The following is a list of steps that should be followed to fully address these concerns:

  1. Address the funeral arrangements first. (See if the decedent has any written funeral declarations setting forth his or her wishes)
  2. Secure the house and other property
  3. Don't worry about paying the bills, transferring assets or opening an estate until burial and funeral services complete. Allow yourself a period to grieve.
  4. Look for the original will and trust documents
  5. Collect bills, bank statements, tax returns if they can be located
  6. Contact an attorney to determine whether or not an estate needs to be opened. If assets were held jointly or if assets had a beneficiary, it is not necessary to probate the estate.

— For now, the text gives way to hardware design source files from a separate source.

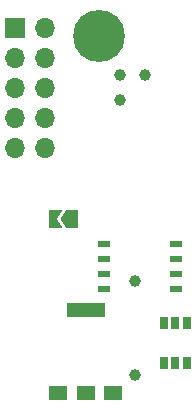
<source format=gbs>
G04 #@! TF.GenerationSoftware,KiCad,Pcbnew,7.0.1-3b83917a11~172~ubuntu22.04.1*
G04 #@! TF.CreationDate,2023-04-10T17:36:39+00:00*
G04 #@! TF.ProjectId,ducklace,6475636b-6c61-4636-952e-6b696361645f,rev?*
G04 #@! TF.SameCoordinates,Original*
G04 #@! TF.FileFunction,Soldermask,Bot*
G04 #@! TF.FilePolarity,Negative*
%FSLAX46Y46*%
G04 Gerber Fmt 4.6, Leading zero omitted, Abs format (unit mm)*
G04 Created by KiCad (PCBNEW 7.0.1-3b83917a11~172~ubuntu22.04.1) date 2023-04-10 17:36:39*
%MOMM*%
%LPD*%
G01*
G04 APERTURE LIST*
G04 Aperture macros list*
%AMFreePoly0*
4,1,6,1.000000,0.000000,0.500000,-0.750000,-0.500000,-0.750000,-0.500000,0.750000,0.500000,0.750000,1.000000,0.000000,1.000000,0.000000,$1*%
%AMFreePoly1*
4,1,6,0.500000,-0.750000,-0.650000,-0.750000,-0.150000,0.000000,-0.650000,0.750000,0.500000,0.750000,0.500000,-0.750000,0.500000,-0.750000,$1*%
G04 Aperture macros list end*
%ADD10C,1.000000*%
%ADD11R,1.700000X1.700000*%
%ADD12O,1.700000X1.700000*%
%ADD13C,0.700000*%
%ADD14C,4.400000*%
%ADD15R,0.650000X1.000000*%
%ADD16FreePoly0,180.000000*%
%ADD17FreePoly1,180.000000*%
%ADD18R,1.050000X0.595000*%
%ADD19R,1.500000X1.200000*%
%ADD20R,3.200000X1.250000*%
G04 APERTURE END LIST*
D10*
G04 #@! TO.C,J3*
X101000000Y-111910000D03*
X101000000Y-103930000D03*
G04 #@! TD*
D11*
G04 #@! TO.C,J2*
X90800000Y-82555000D03*
D12*
X93340000Y-82555000D03*
X90800000Y-85095000D03*
X93340000Y-85095000D03*
X90800000Y-87635000D03*
X93340000Y-87635000D03*
X90800000Y-90175000D03*
X93340000Y-90175000D03*
X90800000Y-92715000D03*
X93340000Y-92715000D03*
G04 #@! TD*
D13*
G04 #@! TO.C,H1*
X96250000Y-83180000D03*
X96733274Y-82013274D03*
X96733274Y-84346726D03*
X97900000Y-81530000D03*
D14*
X97900000Y-83180000D03*
D13*
X97900000Y-84830000D03*
X99066726Y-82013274D03*
X99066726Y-84346726D03*
X99550000Y-83180000D03*
G04 #@! TD*
D10*
G04 #@! TO.C,CLK*
X101800000Y-86480000D03*
G04 #@! TD*
G04 #@! TO.C,SWD*
X99700000Y-86480000D03*
G04 #@! TD*
D15*
G04 #@! TO.C,U4*
X105350000Y-107452800D03*
X104400000Y-107452800D03*
X103450000Y-107452800D03*
X103450000Y-110907200D03*
X104400000Y-110907200D03*
X105350000Y-110907200D03*
G04 #@! TD*
D16*
G04 #@! TO.C,BOOT*
X95625000Y-98680000D03*
D17*
X94175000Y-98680000D03*
G04 #@! TD*
D10*
G04 #@! TO.C,RST*
X99700000Y-88580000D03*
G04 #@! TD*
D18*
G04 #@! TO.C,U3*
X98375000Y-100775000D03*
X98375000Y-102045000D03*
X98375000Y-103315000D03*
X98375000Y-104585000D03*
X104425000Y-104582500D03*
X104425000Y-103315000D03*
X104425000Y-102045000D03*
X104425000Y-100775000D03*
G04 #@! TD*
D19*
G04 #@! TO.C,U2*
X94500000Y-113430000D03*
X96800000Y-113430000D03*
D20*
X96800000Y-106355000D03*
D19*
X99100000Y-113430000D03*
G04 #@! TD*
M02*

</source>
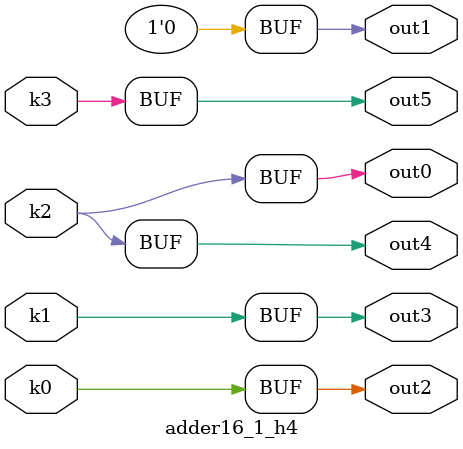
<source format=v>
module adder16_1(pi00, pi01, pi02, pi03, pi04, pi05, pi06, pi07, pi08, pi09, pi10, po0, po1, po2, po3, po4, po5);
input pi00, pi01, pi02, pi03, pi04, pi05, pi06, pi07, pi08, pi09, pi10;
output po0, po1, po2, po3, po4, po5;
wire k0, k1, k2, k3;
adder16_1_w4 DUT1 (pi00, pi01, pi02, pi03, pi04, pi05, pi06, pi07, pi08, pi09, pi10, k0, k1, k2, k3);
adder16_1_h4 DUT2 (k0, k1, k2, k3, po0, po1, po2, po3, po4, po5);
endmodule

module adder16_1_w4(in10, in9, in8, in7, in6, in5, in4, in3, in2, in1, in0, k3, k2, k1, k0);
input in10, in9, in8, in7, in6, in5, in4, in3, in2, in1, in0;
output k3, k2, k1, k0;
assign k0 =   ((in7 ^ in2) & ((((in10 & (in5 | ~in0)) | (in5 & ~in0)) & (in8 | in3) & (in9 | in4)) | (in9 & in4 & (in8 | in3)) | (in8 & in3))) | (((~in5 & in0) | (~in10 & (~in5 | in0))) & (~in7 ^ in2) & (~in8 | ~in3) & (~in9 | ~in4)) | ((~in7 ^ in2) & ((~in8 & ~in3) | (~in9 & ~in4 & (~in8 | ~in3))));
assign k1 =   ((in8 ^ in3) & ((((in10 & (in5 | ~in0)) | (in5 & ~in0)) & (in9 | in4)) | (in9 & in4))) | (((~in5 & in0) | (~in10 & (~in5 | in0))) & (~in9 | ~in4) & (~in8 ^ in3)) | (~in9 & ~in4 & (~in8 ^ in3));
assign k2 =   ((~in9 ^ in4) & ((in10 & (in5 | ~in0)) | (in5 & ~in0))) | (((~in5 & in0) | (~in10 & (~in5 | in0))) & (in9 ^ in4));
assign k3 =   in10 ? (~in5 ^ in0) : (in5 ^ in0);
endmodule

module adder16_1_h4(k3, k2, k1, k0, out5, out4, out3, out2, out1, out0);
input k3, k2, k1, k0;
output out5, out4, out3, out2, out1, out0;
assign out0 = k2;
assign out1 = 0;
assign out2 = k0;
assign out3 = k1;
assign out4 = k2;
assign out5 = k3;
endmodule

</source>
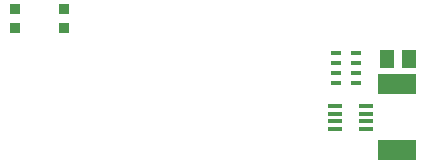
<source format=gbr>
G04 EAGLE Gerber RS-274X export*
G75*
%MOMM*%
%FSLAX34Y34*%
%LPD*%
%INSolderpaste Top*%
%IPPOS*%
%AMOC8*
5,1,8,0,0,1.08239X$1,22.5*%
G01*
%ADD10R,1.200000X0.400000*%
%ADD11R,1.300000X1.500000*%
%ADD12R,3.200000X1.800000*%
%ADD13R,0.900000X0.900000*%
%ADD14R,0.900000X0.450000*%


D10*
X390190Y104550D03*
X364190Y104550D03*
X390190Y111050D03*
X390190Y117550D03*
X390190Y124050D03*
X364190Y124050D03*
X364190Y117550D03*
X364190Y111050D03*
D11*
X408330Y163830D03*
X427330Y163830D03*
D12*
X416560Y142300D03*
X416560Y86300D03*
D13*
X134800Y206120D03*
X134800Y190120D03*
X93800Y190120D03*
X93800Y206120D03*
D14*
X381880Y169210D03*
X364880Y169210D03*
X381880Y160210D03*
X381880Y152210D03*
X381880Y143210D03*
X364880Y143210D03*
X364880Y160210D03*
X364880Y152210D03*
M02*

</source>
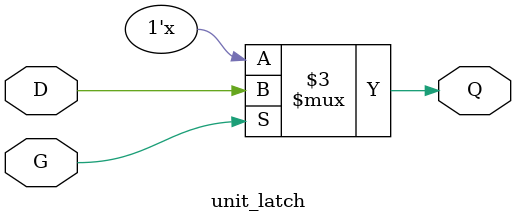
<source format=v>

module test;

   parameter SIZE = 2;

   reg [SIZE-1:0] d ;	// data in
   reg		  c ;	// latch control
   wire [SIZE-1:0] q ;	// output

   unit_latch u_lat[SIZE-1:0] (.Q(q), .G(c), .D(d));

   initial begin
      d = 0;
      c = 1;
      #1 if (q !== 2'b00) begin
	 $display("FAILED -- Initial load failed.");
	 $finish;
      end

      d = 2'b01;

      #1 if (q !== 2'b01) begin
	 $display("FAILED -- Latch follow failed.");
	 $finish;
      end

      c = 0;
      #1 d = 2'b10;
      #1 if (q !== 2'b01) begin
	 $display("FAILED -- Latch hold failed.");
	 $finish;
      end

      $display("PASSED");
      $finish;
   end

endmodule

module unit_latch(output reg Q, input wire D, input wire G);

   always @*
     if (G) Q = D;

endmodule // unit_latch

</source>
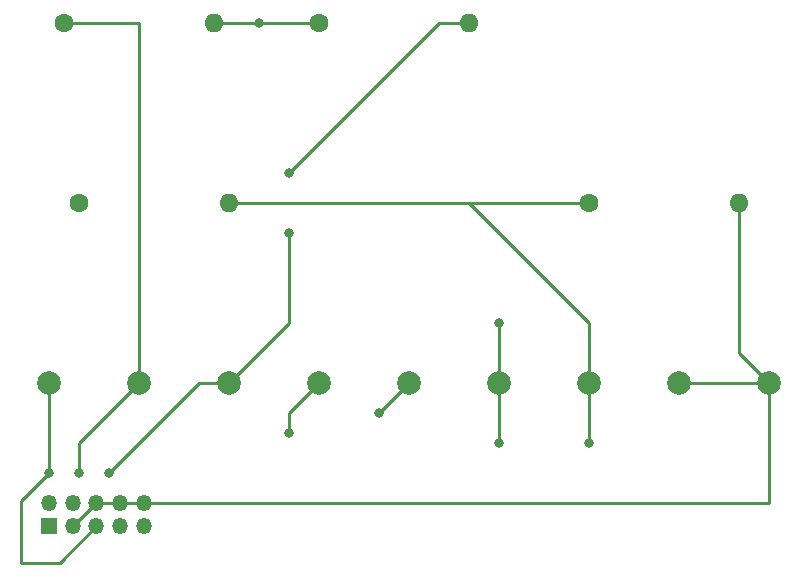
<source format=gbr>
%TF.GenerationSoftware,KiCad,Pcbnew,(7.0.0)*%
%TF.CreationDate,2023-03-24T11:34:11+01:00*%
%TF.ProjectId,PCH-1000JIG,5043482d-3130-4303-904a-49472e6b6963,rev?*%
%TF.SameCoordinates,Original*%
%TF.FileFunction,Copper,L1,Top*%
%TF.FilePolarity,Positive*%
%FSLAX46Y46*%
G04 Gerber Fmt 4.6, Leading zero omitted, Abs format (unit mm)*
G04 Created by KiCad (PCBNEW (7.0.0)) date 2023-03-24 11:34:11*
%MOMM*%
%LPD*%
G01*
G04 APERTURE LIST*
%TA.AperFunction,SMDPad,CuDef*%
%ADD10C,2.000000*%
%TD*%
%TA.AperFunction,ComponentPad*%
%ADD11C,1.600000*%
%TD*%
%TA.AperFunction,ComponentPad*%
%ADD12O,1.600000X1.600000*%
%TD*%
%TA.AperFunction,ComponentPad*%
%ADD13R,1.350000X1.350000*%
%TD*%
%TA.AperFunction,ComponentPad*%
%ADD14O,1.350000X1.350000*%
%TD*%
%TA.AperFunction,ViaPad*%
%ADD15C,0.800000*%
%TD*%
%TA.AperFunction,Conductor*%
%ADD16C,0.250000*%
%TD*%
G04 APERTURE END LIST*
D10*
%TO.P,3v3 VCC,1*%
%TO.N,N/C*%
X48260000Y-51620000D03*
%TD*%
D11*
%TO.P,1k Ohms,1*%
%TO.N,N/C*%
X27940000Y-36380000D03*
D12*
%TO.P,1k Ohms,2*%
X40639999Y-36379999D03*
%TD*%
D13*
%TO.P,Pin Header,1*%
%TO.N,N/C*%
X25399999Y-63779999D03*
D14*
%TO.P,Pin Header,2*%
X25399999Y-61779999D03*
%TO.P,Pin Header,3*%
X27399999Y-63779999D03*
%TO.P,Pin Header,4*%
X27399999Y-61779999D03*
%TO.P,Pin Header,5*%
X29399999Y-63779999D03*
%TO.P,Pin Header,6*%
X29399999Y-61779999D03*
%TO.P,Pin Header,7*%
X31399999Y-63779999D03*
%TO.P,Pin Header,8*%
X31399999Y-61779999D03*
%TO.P,Pin Header,9*%
X33399999Y-63779999D03*
%TO.P,Pin Header,10*%
X33399999Y-61779999D03*
%TD*%
D11*
%TO.P,1k Ohms,1*%
%TO.N,N/C*%
X26670000Y-21140000D03*
D12*
%TO.P,1k Ohms,2*%
X39369999Y-21139999D03*
%TD*%
D10*
%TO.P,Vita TX/7,1*%
%TO.N,N/C*%
X55880000Y-51620000D03*
%TD*%
%TO.P,PC RX,1*%
%TO.N,N/C*%
X25400000Y-51620000D03*
%TD*%
%TO.P,UDC 12,1*%
%TO.N,N/C*%
X78740000Y-51620000D03*
%TD*%
%TO.P,UDC 3/GND,1*%
%TO.N,N/C*%
X86360000Y-51620000D03*
%TD*%
%TO.P,PC GND,1*%
%TO.N,N/C*%
X40640000Y-51620000D03*
%TD*%
D11*
%TO.P,1k Ohms,1*%
%TO.N,N/C*%
X48260000Y-21140000D03*
D12*
%TO.P,1k Ohms,2*%
X60959999Y-21139999D03*
%TD*%
D10*
%TO.P,UDC 11,1*%
%TO.N,N/C*%
X71120000Y-51620000D03*
%TD*%
%TO.P,PC TX,1*%
%TO.N,N/C*%
X33020000Y-51620000D03*
%TD*%
%TO.P,Vita RX/6,1*%
%TO.N,N/C*%
X63500000Y-51620000D03*
%TD*%
D11*
%TO.P,220 Ohms,1*%
%TO.N,N/C*%
X71120000Y-36380000D03*
D12*
%TO.P,220 Ohms,2*%
X83819999Y-36379999D03*
%TD*%
D15*
%TO.N,*%
X45720000Y-55880000D03*
X71120000Y-56700000D03*
X25400000Y-59240000D03*
X30480000Y-59240000D03*
X45720000Y-33840000D03*
X45720000Y-33840000D03*
X63500000Y-46540000D03*
X53340000Y-54160000D03*
X43180000Y-21140000D03*
X63500000Y-56700000D03*
X45720000Y-38920000D03*
X45720000Y-38920000D03*
X27940000Y-59240000D03*
%TD*%
D16*
%TO.N,*%
X27400000Y-63780000D02*
X29400000Y-61780000D01*
X78740000Y-51620000D02*
X86360000Y-51620000D01*
X71120000Y-51620000D02*
X71120000Y-46540000D01*
X71120000Y-46540000D02*
X60960000Y-36380000D01*
X53340000Y-36380000D02*
X60960000Y-36380000D01*
X60960000Y-36380000D02*
X67760000Y-36380000D01*
X86360000Y-51620000D02*
X86360000Y-61780000D01*
X86360000Y-61780000D02*
X33400000Y-61780000D01*
X83820000Y-49080000D02*
X86360000Y-51620000D01*
X83820000Y-36380000D02*
X83820000Y-49080000D01*
X45720000Y-55880000D02*
X45720000Y-54160000D01*
X45720000Y-54160000D02*
X48260000Y-51620000D01*
X40640000Y-51620000D02*
X45720000Y-46540000D01*
X58420000Y-21140000D02*
X60960000Y-21140000D01*
X22985000Y-66860000D02*
X26320000Y-66860000D01*
X25400000Y-56700000D02*
X25400000Y-51620000D01*
X27940000Y-56700000D02*
X33020000Y-51620000D01*
X33400000Y-61780000D02*
X31400000Y-61780000D01*
X43180000Y-21140000D02*
X48260000Y-21140000D01*
X45720000Y-46540000D02*
X45720000Y-38920000D01*
X25400000Y-59240000D02*
X22985000Y-61655000D01*
X45720000Y-33840000D02*
X58420000Y-21140000D01*
X27940000Y-59240000D02*
X27940000Y-56700000D01*
X22985000Y-61655000D02*
X22985000Y-66860000D01*
X43180000Y-21140000D02*
X39370000Y-21140000D01*
X38100000Y-51620000D02*
X40640000Y-51620000D01*
X25400000Y-59240000D02*
X25400000Y-56700000D01*
X71120000Y-36380000D02*
X68580000Y-36380000D01*
X53340000Y-54160000D02*
X55880000Y-51620000D01*
X26320000Y-66860000D02*
X29400000Y-63780000D01*
X40640000Y-36380000D02*
X53340000Y-36380000D01*
X66040000Y-36380000D02*
X68580000Y-36380000D01*
X63500000Y-56700000D02*
X63500000Y-51620000D01*
X63500000Y-46540000D02*
X63500000Y-51620000D01*
X71120000Y-56700000D02*
X71120000Y-51620000D01*
X33020000Y-51620000D02*
X33020000Y-21140000D01*
X33020000Y-21140000D02*
X26670000Y-21140000D01*
X30480000Y-59240000D02*
X38100000Y-51620000D01*
X31400000Y-61780000D02*
X29400000Y-61780000D01*
%TD*%
M02*

</source>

The assets can be transferred directly to the co-owner or beneficiary without probate court intervention. Usually, a certified death certificate needs to be presented in order to release the funds to the joint owner or beneficiary.
  7. If an estate is opened, there is a period of time in which creditors can assert claims. These claims need to be evaluated and either paid or rejected by the administrator or executor of the estate.
  8. Contact an accountant to determine if final federal, state and locate tax returns need to be filed for the decedent. If there is income earned on the assets after death, estate income tax returns may need to be filed as well.
  9. If an estate is opened, the legitimate bills, estate administration expenses and taxes must be paid first before distribution to the beneficiaries.
  10. If there are not enough estate assets to pay all bills, expenses and taxes, the estate is considered insolvent and a proceeding to determine the order of payment of debts must be held by the probate court.

It is always wise to consult with an attorney to determinate which of these steps apply to your situation and to formulate a plan for addressing all of the matters that necessarily must be resolved at the time of someone's death.